Por Mark Dever
Ora, por que escrevemos
sobre “Música”? Por que não usamos uma terminologia mais santificada e o
chamamos de “adoração”? Afinal de contas, é comum hoje falarmos em música,
cânticos e adoração como palavras intercambiáveis. Primeiramente, adoramos.
Depois, ouvimos o sermão.
Queremos desafiar essa
suposição. A música no contexto do ajuntamento da igreja é somente um
subconjunto da adoração corporativa. Ouvir a pregação da Palavra de Deus é uma
das maneiras mais importantes de adorarmos juntos a Deus. De fato, é a única
maneira pela qual podemos aprender como adorá-Lo de modo aceitável. Orar a
Palavra de Deus, ouvi-la em público e vê-la nas ordenanças também são aspectos
importantes da adoração. Contudo, falando de modo mais amplo, a adoração é uma
vida completamente orientada no sentido de envolver-se com Deus, nos termos que
Ele propõe e das maneiras que Ele provê. Nosso culto racional, a adoração
exposta no Novo Testamento, consiste em oferecer a Deus todo o nosso ser como
sacrifício vivo, santo e agradável a Ele (Rm 12.1-2; cf. também 1Co 10.31; Cl
3.17). Portanto, a música é um subconjunto da adoração que envolve toda a nossa
vida.
Esta reflexão nos lembra
que nossa audiência, na adoração corporativa, não são as pessoas. A adoração
corporativa não consiste em agradar as pessoas, quer a nós mesmos, quer a
congregação, quer os incrédulos interessados. A adoração no ajuntamento
coletivo é uma renovação de nossa aliança com Deus, por nos encontrarmos e nos
relacionarmos com Ele nos termos que Ele prescreveu. Fazemos isso de modo
específico ao ouvirmos a sua Palavra e atentarmos a ela, confessando nossa
pecaminosidade e dependência dEle, agradecendo-Lhe por sua bondade para
conosco, apresentando-Lhe nossos pedidos, confessando a sua verdade e
erguendo-Lhe nossa voz e instrumentos em resposta e de acordo com a maneira
como Ele se revela em sua Palavra.

MATERIAL EXTRAÍDO:
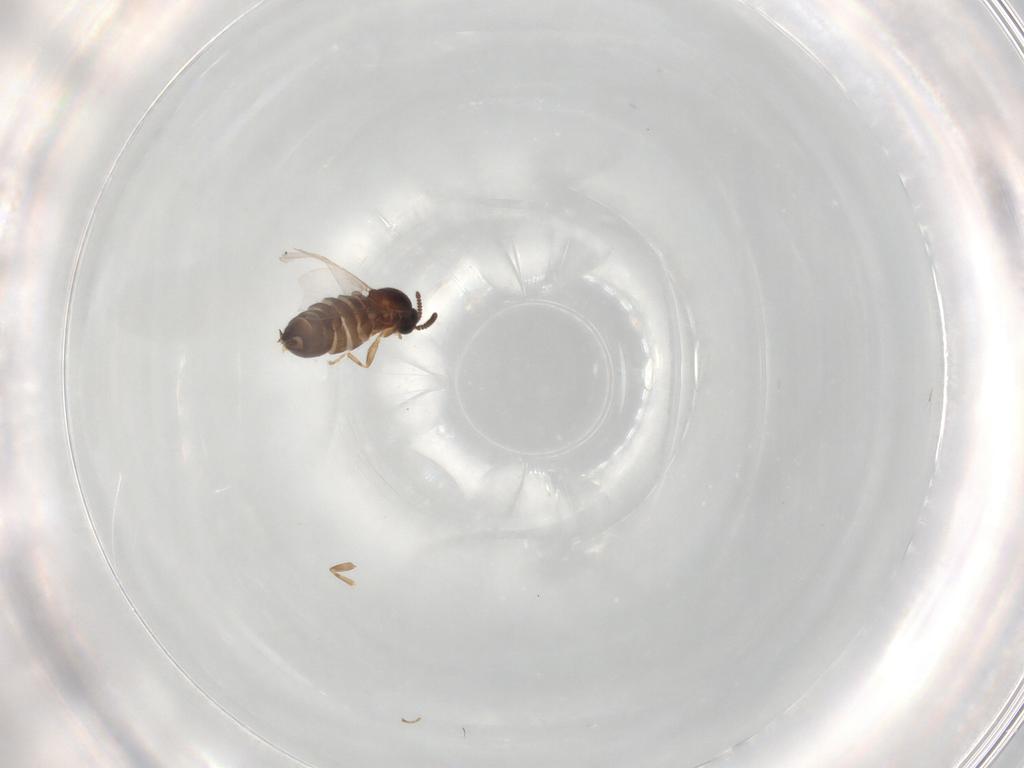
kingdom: Animalia
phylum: Arthropoda
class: Insecta
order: Diptera
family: Scatopsidae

REQUISITOS DO EXERCÍCIO:
**1)** Por favor, copie do texto sobre música e adoração o trecho que começa em "Por Mark Dever" e vai até "ouvimos o sermão.".
**2)** De acordo com o texto sobre música e adoração, em que consiste o culto racional exposto no Novo Testamento?

AS RESPOSTAS:
**1)**
Por Mark Dever
Ora, por que escrevemos
sobre “Música”? Por que não usamos uma terminologia mais santificada e o
chamamos de “adoração”? Afinal de contas, é comum hoje falarmos em música,
cânticos e adoração como palavras intercambiáveis. Primeiramente, adoramos.
Depois, ouvimos o sermão.

**2)** Consiste em oferecer a Deus todo o nosso ser como sacrifício vivo, santo e agradável a Ele.